As part of its funding strategy, the port will seek reimbursements from the federal government at a later date, he added.
“We had already made that decision before President (Donald) Trump announced that Tiger (Transportation Investment Generating Economic Recovery) grants would not be part of the (fiscal 2018 federal) budget,” Tyndal said.
“I wish there would be a consistent signal sent that shows that ports are being supported,” he continued, noting that such inconsistency is not unique to the current administration. “Without seaports, there is no international trade and commerce.”
There are currently $43-billion worth of projects in the works at the port of Brownsville, according to Tyndal. Some of those include the construction of liquefied natural gas plants and pipelines, plans for a new warehouse park, expansions at liquid tank farms and upgrades by some of the ship recyclers, he said.

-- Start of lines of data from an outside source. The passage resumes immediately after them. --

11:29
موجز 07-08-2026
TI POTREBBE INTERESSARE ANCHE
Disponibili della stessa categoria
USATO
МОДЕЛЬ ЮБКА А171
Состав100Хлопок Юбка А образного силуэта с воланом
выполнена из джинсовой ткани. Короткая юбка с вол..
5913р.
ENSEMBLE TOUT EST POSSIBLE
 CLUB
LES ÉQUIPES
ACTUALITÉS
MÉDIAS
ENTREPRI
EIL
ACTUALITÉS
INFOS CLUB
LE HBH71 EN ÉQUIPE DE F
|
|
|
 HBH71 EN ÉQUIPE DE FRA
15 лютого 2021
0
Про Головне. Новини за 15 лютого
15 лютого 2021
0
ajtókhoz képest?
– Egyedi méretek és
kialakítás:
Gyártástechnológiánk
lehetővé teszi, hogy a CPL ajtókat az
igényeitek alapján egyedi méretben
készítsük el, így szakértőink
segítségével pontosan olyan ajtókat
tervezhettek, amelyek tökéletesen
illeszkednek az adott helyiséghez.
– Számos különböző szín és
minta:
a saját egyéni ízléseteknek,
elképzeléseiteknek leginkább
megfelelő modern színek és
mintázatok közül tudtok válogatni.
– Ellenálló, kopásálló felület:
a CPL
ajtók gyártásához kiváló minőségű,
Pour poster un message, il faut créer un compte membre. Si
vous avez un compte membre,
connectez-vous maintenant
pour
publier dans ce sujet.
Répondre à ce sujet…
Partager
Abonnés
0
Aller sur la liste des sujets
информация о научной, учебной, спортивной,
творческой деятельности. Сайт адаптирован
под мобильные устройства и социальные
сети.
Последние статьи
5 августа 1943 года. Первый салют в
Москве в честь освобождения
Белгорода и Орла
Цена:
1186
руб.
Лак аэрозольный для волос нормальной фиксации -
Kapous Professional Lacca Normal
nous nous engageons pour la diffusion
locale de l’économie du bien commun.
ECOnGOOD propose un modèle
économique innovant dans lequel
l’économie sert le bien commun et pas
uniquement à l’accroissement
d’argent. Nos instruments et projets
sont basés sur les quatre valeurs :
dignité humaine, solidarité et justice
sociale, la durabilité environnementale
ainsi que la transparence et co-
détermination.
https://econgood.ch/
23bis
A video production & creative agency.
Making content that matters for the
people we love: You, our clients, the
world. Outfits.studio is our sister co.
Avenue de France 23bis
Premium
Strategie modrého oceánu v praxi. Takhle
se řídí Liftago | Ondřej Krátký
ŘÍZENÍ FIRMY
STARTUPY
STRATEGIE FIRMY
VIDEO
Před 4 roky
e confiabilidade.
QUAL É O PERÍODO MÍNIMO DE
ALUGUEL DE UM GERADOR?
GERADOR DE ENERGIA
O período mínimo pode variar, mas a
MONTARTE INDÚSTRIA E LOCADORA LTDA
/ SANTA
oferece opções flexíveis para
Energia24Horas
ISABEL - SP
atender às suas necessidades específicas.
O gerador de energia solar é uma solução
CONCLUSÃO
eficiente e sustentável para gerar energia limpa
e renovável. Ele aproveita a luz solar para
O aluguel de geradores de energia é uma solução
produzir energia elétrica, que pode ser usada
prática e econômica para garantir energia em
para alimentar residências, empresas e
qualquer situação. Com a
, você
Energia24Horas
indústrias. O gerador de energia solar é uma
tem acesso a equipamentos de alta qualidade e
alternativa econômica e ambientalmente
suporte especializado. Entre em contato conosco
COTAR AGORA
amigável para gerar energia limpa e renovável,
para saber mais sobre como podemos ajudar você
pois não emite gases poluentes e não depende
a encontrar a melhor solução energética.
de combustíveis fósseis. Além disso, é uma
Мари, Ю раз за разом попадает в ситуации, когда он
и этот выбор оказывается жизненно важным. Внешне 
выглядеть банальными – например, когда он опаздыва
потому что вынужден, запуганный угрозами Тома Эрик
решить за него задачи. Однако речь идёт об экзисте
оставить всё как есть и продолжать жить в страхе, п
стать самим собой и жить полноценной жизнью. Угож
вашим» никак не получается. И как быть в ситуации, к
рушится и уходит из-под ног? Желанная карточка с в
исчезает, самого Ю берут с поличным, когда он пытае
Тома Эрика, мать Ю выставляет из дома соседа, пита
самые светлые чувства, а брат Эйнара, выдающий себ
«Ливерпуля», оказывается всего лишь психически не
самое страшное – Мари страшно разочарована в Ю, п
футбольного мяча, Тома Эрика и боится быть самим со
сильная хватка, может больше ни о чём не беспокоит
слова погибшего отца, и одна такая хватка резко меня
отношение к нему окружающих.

“These and a number of other projects will change the landscape of the port for decades,” Tyndal said. “Every single one of these projects are steel-based; they either consume steel or make steel.”
The port itself also is planning $63 million in investments in a couple of projects, he said.
Last month, Big River Steel LLC announced it might build a new steel mill in Brownsville to supply steel sheet on a just-in-time basis to Mexico’s automotive sector.
Big River declined to comment on the time line for the project, but Tyndal said a decision is expected before the end of the year.